October–Now we are even getting turned away from the local food pantry.  “Honey, we just can’t take more than a bushel a day.”  I beg.  I weep over my canner.  I decide the tomato plants should be trimmed to maintain their health and hack at them viciously with the tree pruners.  Who would have thought this resulted in a new flush of growth and the ripening of lots of green tomatoes that the heavy, bushy, branches were shielding from the sun?! Aaaaaaaggghhhhhh!

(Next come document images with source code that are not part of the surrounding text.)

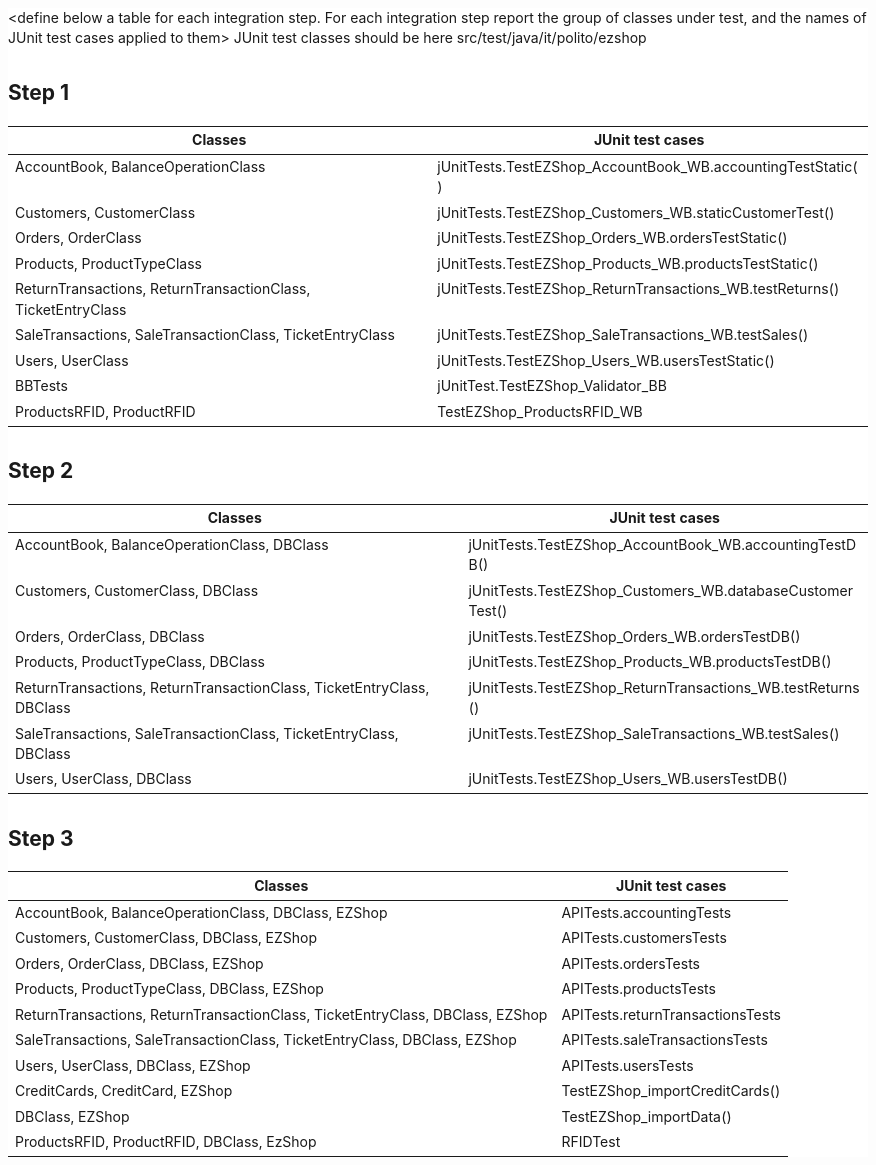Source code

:    <define below a table for each integration step. For each integration step report the group of classes under test, and the names of
     JUnit test cases applied to them> JUnit test classes should be here src/test/java/it/polito/ezshop

## Step 1
| Classes  | JUnit test cases |
|--|--|
|AccountBook, BalanceOperationClass|jUnitTests.TestEZShop_AccountBook_WB.accountingTestStatic()|
|Customers, CustomerClass|jUnitTests.TestEZShop_Customers_WB.staticCustomerTest()|
|Orders, OrderClass|jUnitTests.TestEZShop_Orders_WB.ordersTestStatic()|
|Products, ProductTypeClass|jUnitTests.TestEZShop_Products_WB.productsTestStatic()|
|ReturnTransactions, ReturnTransactionClass, TicketEntryClass|jUnitTests.TestEZShop_ReturnTransactions_WB.testReturns()|
|SaleTransactions, SaleTransactionClass, TicketEntryClass|jUnitTests.TestEZShop_SaleTransactions_WB.testSales()|
|Users, UserClass|jUnitTests.TestEZShop_Users_WB.usersTestStatic()|
|BBTests|jUnitTest.TestEZShop_Validator_BB|
|ProductsRFID, ProductRFID|TestEZShop_ProductsRFID_WB|


## Step 2
| Classes  | JUnit test cases |
|--|--|
|AccountBook, BalanceOperationClass, DBClass|jUnitTests.TestEZShop_AccountBook_WB.accountingTestDB()|
|Customers, CustomerClass, DBClass|jUnitTests.TestEZShop_Customers_WB.databaseCustomerTest()|
|Orders, OrderClass, DBClass|jUnitTests.TestEZShop_Orders_WB.ordersTestDB()|
|Products, ProductTypeClass, DBClass|jUnitTests.TestEZShop_Products_WB.productsTestDB()|
|ReturnTransactions, ReturnTransactionClass, TicketEntryClass, DBClass|jUnitTests.TestEZShop_ReturnTransactions_WB.testReturns()|
|SaleTransactions, SaleTransactionClass, TicketEntryClass, DBClass|jUnitTests.TestEZShop_SaleTransactions_WB.testSales()|
|Users, UserClass, DBClass|jUnitTests.TestEZShop_Users_WB.usersTestDB()|


## Step 3 
| Classes  | JUnit test cases |
|--|--|
|AccountBook, BalanceOperationClass, DBClass, EZShop|APITests.accountingTests|
|Customers, CustomerClass, DBClass, EZShop|APITests.customersTests|
|Orders, OrderClass, DBClass, EZShop|APITests.ordersTests|
|Products, ProductTypeClass, DBClass, EZShop|APITests.productsTests|
|ReturnTransactions, ReturnTransactionClass, TicketEntryClass, DBClass, EZShop|APITests.returnTransactionsTests|
|SaleTransactions, SaleTransactionClass, TicketEntryClass, DBClass, EZShop|APITests.saleTransactionsTests|
|Users, UserClass, DBClass, EZShop|APITests.usersTests|
|CreditCards, CreditCard, EZShop|TestEZShop_importCreditCards()|
|DBClass, EZShop|TestEZShop_importData()|
|ProductsRFID, ProductRFID, DBClass, EzShop|RFIDTest|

Apparently, tomatoes are a gift that never, ever stops giving.

November— I won’t even look at the garden as we pass it on the driveway.  I ignore the glints of red among the foliage.  The garden gate is left open to encourage looting.  I am holding on, waiting, praying for a heavy frost.  The tomatoes, left to ripen, rot, and slide onto the ground have the nerve to self sow and produce even more plants.  When my husband suggests ways to use the green tomatoes before winter sets in, he is met with stony silence.  And finally, finally, it happens.  Soon after Thanksgiving, the temperature drops and we awake to a garden tipped with hoarfrost.  By afternoon the plants are brown and crippled.  It is done.  Rest in Peace.

December–Oh, what I wouldn’t give for the taste of a fresh garden tomato.  Where are those catalogs?